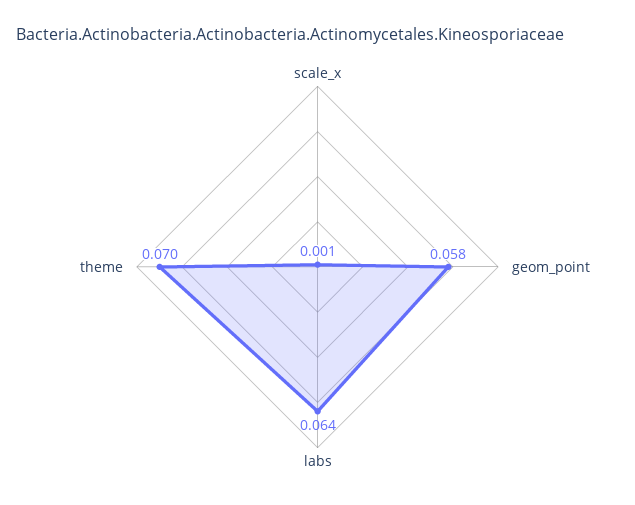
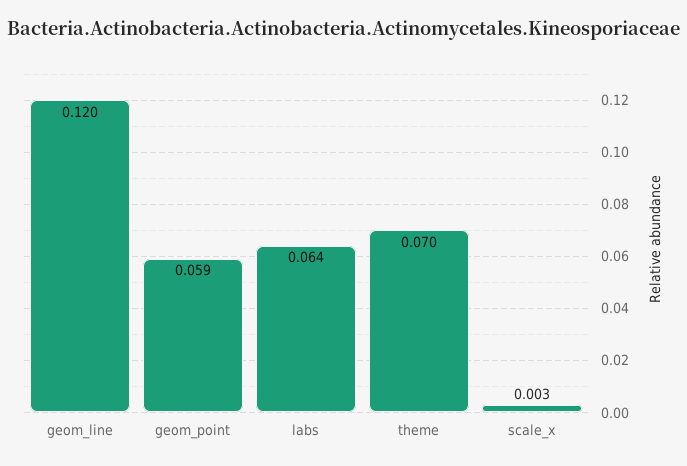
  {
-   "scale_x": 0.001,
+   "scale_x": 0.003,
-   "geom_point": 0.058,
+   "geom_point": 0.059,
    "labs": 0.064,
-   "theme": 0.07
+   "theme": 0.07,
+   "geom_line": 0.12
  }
· · · · · · ·
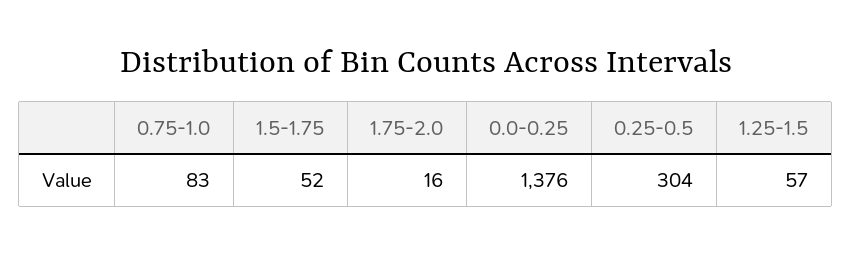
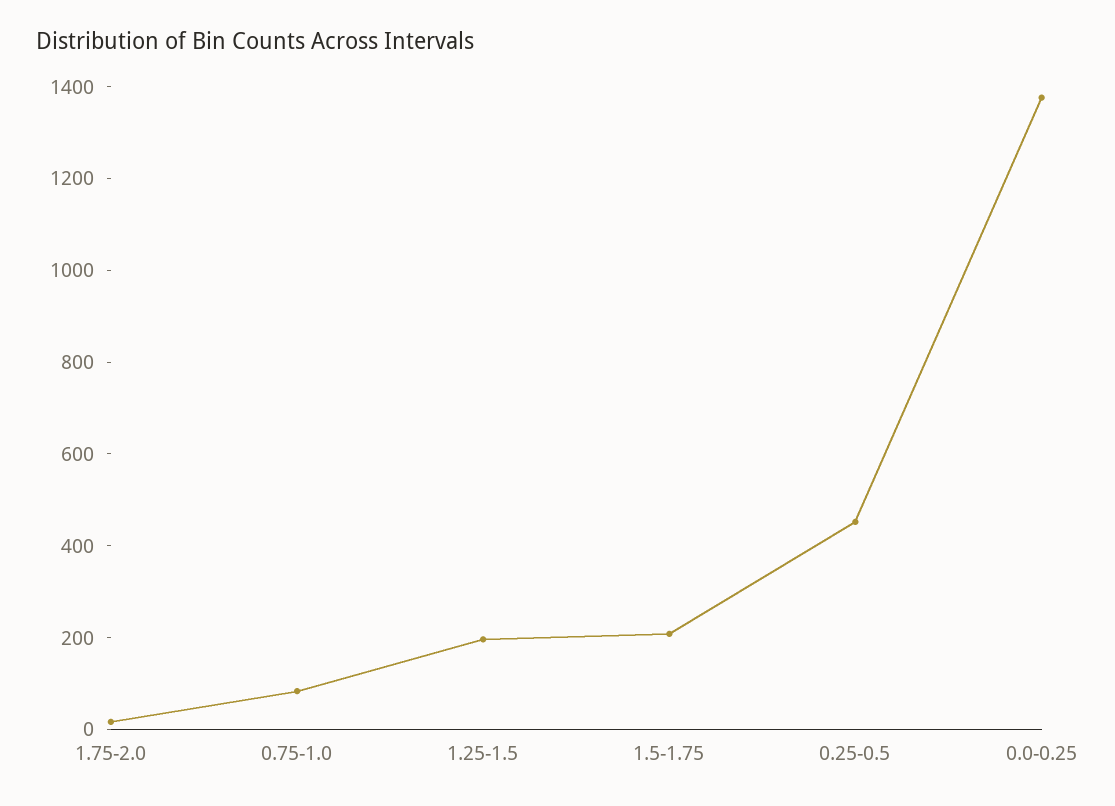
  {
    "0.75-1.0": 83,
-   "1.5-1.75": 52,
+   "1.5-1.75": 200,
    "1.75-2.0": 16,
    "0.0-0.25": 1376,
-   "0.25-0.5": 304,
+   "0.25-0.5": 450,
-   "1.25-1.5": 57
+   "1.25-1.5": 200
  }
· · · · · · ·
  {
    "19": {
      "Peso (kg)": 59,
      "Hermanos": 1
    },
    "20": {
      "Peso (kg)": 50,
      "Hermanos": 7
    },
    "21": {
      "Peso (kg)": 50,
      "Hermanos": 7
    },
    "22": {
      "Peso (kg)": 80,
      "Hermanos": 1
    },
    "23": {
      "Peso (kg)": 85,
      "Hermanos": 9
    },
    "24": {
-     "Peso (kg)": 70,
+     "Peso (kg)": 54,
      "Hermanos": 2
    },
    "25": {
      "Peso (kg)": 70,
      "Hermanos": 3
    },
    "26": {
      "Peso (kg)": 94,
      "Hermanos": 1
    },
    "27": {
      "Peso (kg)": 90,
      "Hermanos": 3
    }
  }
· · · · · · ·
● Problem to work on
Only a number is wanted: how many lines of the material above hold "Peso"?

● Solution below
10